Collected data ->

**********

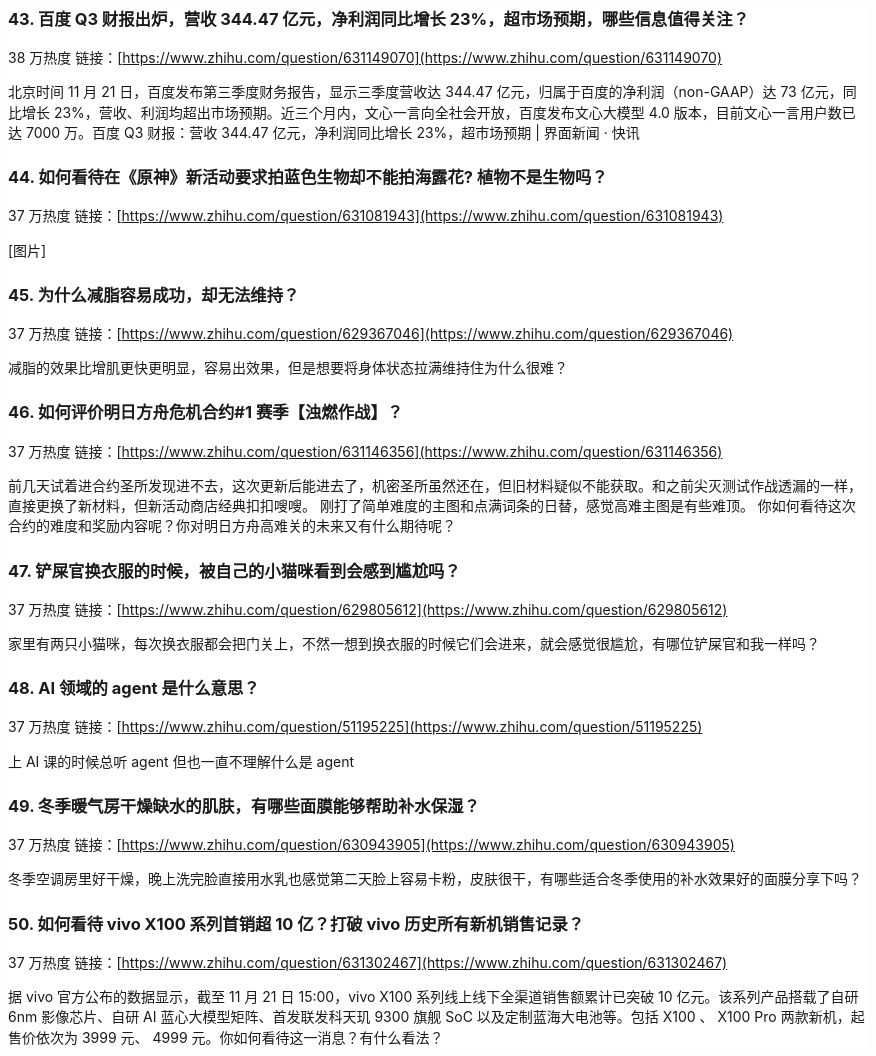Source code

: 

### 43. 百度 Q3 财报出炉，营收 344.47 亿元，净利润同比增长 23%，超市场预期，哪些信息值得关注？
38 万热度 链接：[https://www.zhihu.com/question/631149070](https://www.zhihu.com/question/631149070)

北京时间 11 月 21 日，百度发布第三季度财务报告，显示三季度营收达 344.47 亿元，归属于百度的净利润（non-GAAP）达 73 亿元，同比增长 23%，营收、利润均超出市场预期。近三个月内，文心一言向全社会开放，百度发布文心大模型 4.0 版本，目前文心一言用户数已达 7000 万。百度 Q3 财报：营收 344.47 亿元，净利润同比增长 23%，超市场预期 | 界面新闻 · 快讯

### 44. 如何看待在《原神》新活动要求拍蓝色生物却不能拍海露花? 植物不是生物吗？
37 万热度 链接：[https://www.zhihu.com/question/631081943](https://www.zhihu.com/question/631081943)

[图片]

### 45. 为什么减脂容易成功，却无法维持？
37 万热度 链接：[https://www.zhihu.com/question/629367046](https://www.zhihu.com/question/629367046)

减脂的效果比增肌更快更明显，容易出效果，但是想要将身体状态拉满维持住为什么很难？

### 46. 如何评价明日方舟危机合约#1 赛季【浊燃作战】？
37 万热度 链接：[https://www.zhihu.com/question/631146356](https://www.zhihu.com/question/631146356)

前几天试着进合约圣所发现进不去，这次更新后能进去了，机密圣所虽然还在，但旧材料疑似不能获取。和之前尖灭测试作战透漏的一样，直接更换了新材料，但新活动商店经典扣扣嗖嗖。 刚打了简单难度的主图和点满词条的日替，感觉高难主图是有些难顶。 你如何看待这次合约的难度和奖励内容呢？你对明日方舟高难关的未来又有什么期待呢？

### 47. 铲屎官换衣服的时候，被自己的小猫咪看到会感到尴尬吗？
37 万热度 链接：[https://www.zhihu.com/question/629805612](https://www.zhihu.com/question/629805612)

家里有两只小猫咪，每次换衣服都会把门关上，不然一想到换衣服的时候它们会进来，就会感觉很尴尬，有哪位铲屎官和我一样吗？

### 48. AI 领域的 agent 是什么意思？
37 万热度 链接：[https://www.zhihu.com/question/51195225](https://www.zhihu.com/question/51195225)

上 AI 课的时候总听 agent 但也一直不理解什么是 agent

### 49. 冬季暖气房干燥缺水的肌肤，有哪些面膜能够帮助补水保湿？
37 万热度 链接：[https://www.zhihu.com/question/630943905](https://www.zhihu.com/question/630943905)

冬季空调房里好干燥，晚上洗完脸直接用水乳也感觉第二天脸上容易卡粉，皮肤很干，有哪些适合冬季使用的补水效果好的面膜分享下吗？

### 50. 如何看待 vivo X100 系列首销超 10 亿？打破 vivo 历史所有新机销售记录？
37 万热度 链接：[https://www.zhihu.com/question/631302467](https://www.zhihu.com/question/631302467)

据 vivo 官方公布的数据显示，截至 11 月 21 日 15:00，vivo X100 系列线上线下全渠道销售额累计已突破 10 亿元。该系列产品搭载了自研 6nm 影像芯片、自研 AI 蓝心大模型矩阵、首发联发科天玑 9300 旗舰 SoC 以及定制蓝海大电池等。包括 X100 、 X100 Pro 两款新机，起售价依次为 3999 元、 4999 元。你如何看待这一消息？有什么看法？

**********

Quote every line of the records above verbatim, omitting the pictures.

Source code

: 

### 43. 百度 Q3 财报出炉，营收 344.47 亿元，净利润同比增长 23%，超市场预期，哪些信息值得关注？
38 万热度 链接：[https://www.zhihu.com/question/631149070](https://www.zhihu.com/question/631149070)

北京时间 11 月 21 日，百度发布第三季度财务报告，显示三季度营收达 344.47 亿元，归属于百度的净利润（non-GAAP）达 73 亿元，同比增长 23%，营收、利润均超出市场预期。近三个月内，文心一言向全社会开放，百度发布文心大模型 4.0 版本，目前文心一言用户数已达 7000 万。百度 Q3 财报：营收 344.47 亿元，净利润同比增长 23%，超市场预期 | 界面新闻 · 快讯

### 44. 如何看待在《原神》新活动要求拍蓝色生物却不能拍海露花? 植物不是生物吗？
37 万热度 链接：[https://www.zhihu.com/question/631081943](https://www.zhihu.com/question/631081943)

[图片]

### 45. 为什么减脂容易成功，却无法维持？
37 万热度 链接：[https://www.zhihu.com/question/629367046](https://www.zhihu.com/question/629367046)

减脂的效果比增肌更快更明显，容易出效果，但是想要将身体状态拉满维持住为什么很难？

### 46. 如何评价明日方舟危机合约#1 赛季【浊燃作战】？
37 万热度 链接：[https://www.zhihu.com/question/631146356](https://www.zhihu.com/question/631146356)

前几天试着进合约圣所发现进不去，这次更新后能进去了，机密圣所虽然还在，但旧材料疑似不能获取。和之前尖灭测试作战透漏的一样，直接更换了新材料，但新活动商店经典扣扣嗖嗖。 刚打了简单难度的主图和点满词条的日替，感觉高难主图是有些难顶。 你如何看待这次合约的难度和奖励内容呢？你对明日方舟高难关的未来又有什么期待呢？

### 47. 铲屎官换衣服的时候，被自己的小猫咪看到会感到尴尬吗？
37 万热度 链接：[https://www.zhihu.com/question/629805612](https://www.zhihu.com/question/629805612)

家里有两只小猫咪，每次换衣服都会把门关上，不然一想到换衣服的时候它们会进来，就会感觉很尴尬，有哪位铲屎官和我一样吗？

### 48. AI 领域的 agent 是什么意思？
37 万热度 链接：[https://www.zhihu.com/question/51195225](https://www.zhihu.com/question/51195225)

上 AI 课的时候总听 agent 但也一直不理解什么是 agent

### 49. 冬季暖气房干燥缺水的肌肤，有哪些面膜能够帮助补水保湿？
37 万热度 链接：[https://www.zhihu.com/question/630943905](https://www.zhihu.com/question/630943905)

冬季空调房里好干燥，晚上洗完脸直接用水乳也感觉第二天脸上容易卡粉，皮肤很干，有哪些适合冬季使用的补水效果好的面膜分享下吗？

### 50. 如何看待 vivo X100 系列首销超 10 亿？打破 vivo 历史所有新机销售记录？
37 万热度 链接：[https://www.zhihu.com/question/631302467](https://www.zhihu.com/question/631302467)

据 vivo 官方公布的数据显示，截至 11 月 21 日 15:00，vivo X100 系列线上线下全渠道销售额累计已突破 10 亿元。该系列产品搭载了自研 6nm 影像芯片、自研 AI 蓝心大模型矩阵、首发联发科天玑 9300 旗舰 SoC 以及定制蓝海大电池等。包括 X100 、 X100 Pro 两款新机，起售价依次为 3999 元、 4999 元。你如何看待这一消息？有什么看法？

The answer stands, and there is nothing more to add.